Why are some of the largest and most cost efficient companies turning to solar for energy consumed by on-site facilities? It’s pretty simple; they want to continue to be the largest and most cost efficient companies. Iconic brands like WalMart, Costco, IKEA, Kohl’s, and Walgreens are synonymous with proficient management, low overhead and profitable business models. And now they’re deploying record level solar systems because they see a smart investment comprised of decreasing installation costs, innovative financing options, and the ability to stabilize future energy expenses.
When the price of commercial solar systems dropped almost 14 percent in 2012, advantageous companies saw an opportunity to reduce a portion of their operating expenses by controlling their energy costs. Solar energy provides an appealing choice with predictable prices for 20-30 years, reducing utility price volatility for large organizations managing long terms budgets.
A report by Solar Energy Industries Association and Vote Solar Initiative analyzed 42 companies that deployed at least 312 megawatts (MV) of photovoltaic (PV) capacity at more than 750 locations in at least 26 states and Puerto Rico. According to the study, the 20 companies with the highest installed capacity have deployed at least 279 MV, enough to supply all the electricity needs of 46,500 American households.
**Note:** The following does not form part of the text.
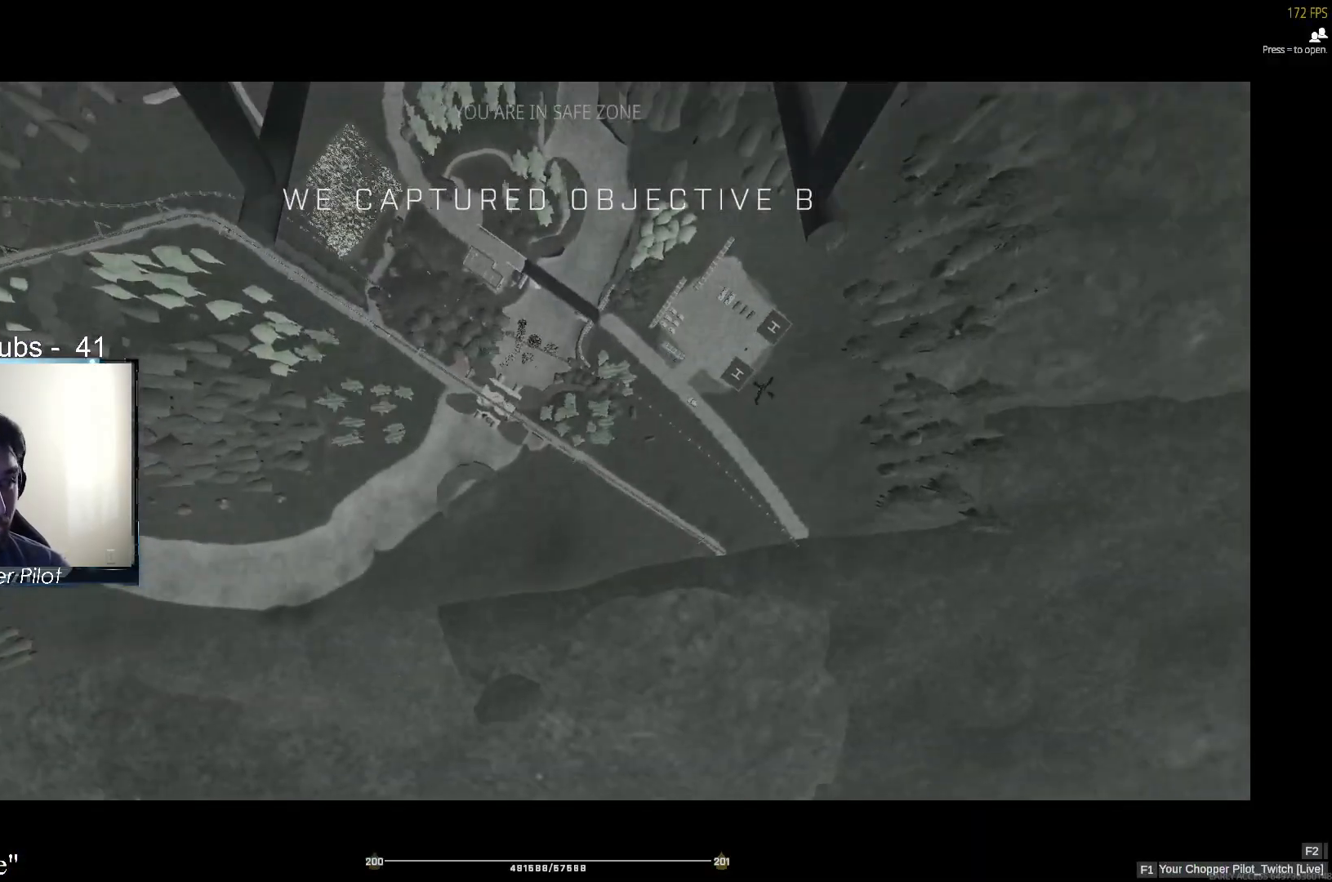
{"keys": ["a", "s"], "mouse": [], "events": [[67, "ctrl", "down"], [217, "ctrl", "up"], [300, "a", "down"]]}
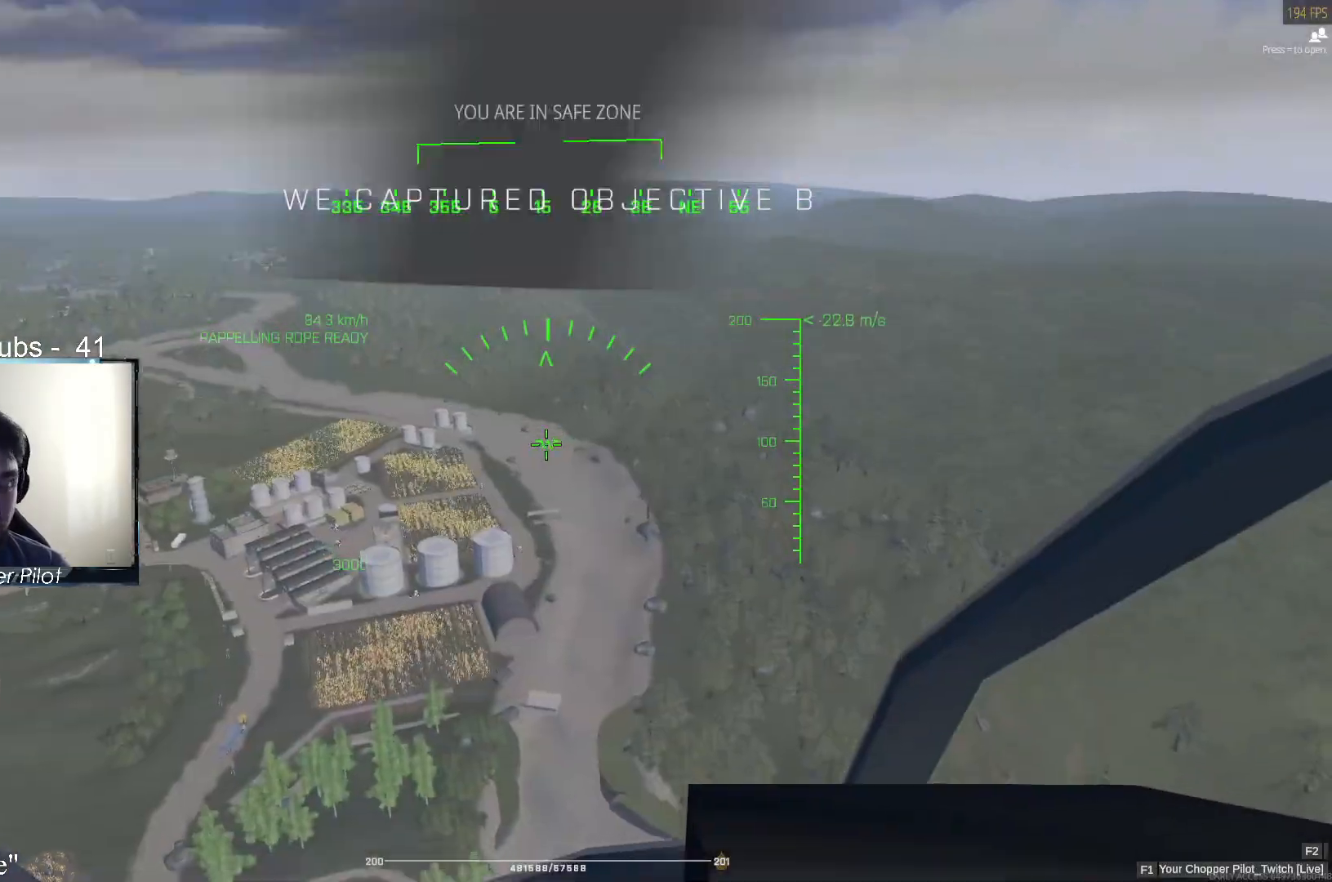
{"keys": ["w"], "mouse": [], "events": [[233, "s", "up"], [283, "ctrl", "down"], [417, "ctrl", "up"], [417, "w", "down"], [467, "a", "up"]]}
From large organizations to small business, deploying solar energy cuts operating costs, improves the bottom line, and increases profits, thus allowing brands to focus on their core business.
In coming years, most industry predictions call for more consistent and moderate growth. According to the study, businesses, non-profits, schools and public agencies are expected to add 7000 megawatts of additional PV systems over the next five years – enough to replace seven retiring coal power plants.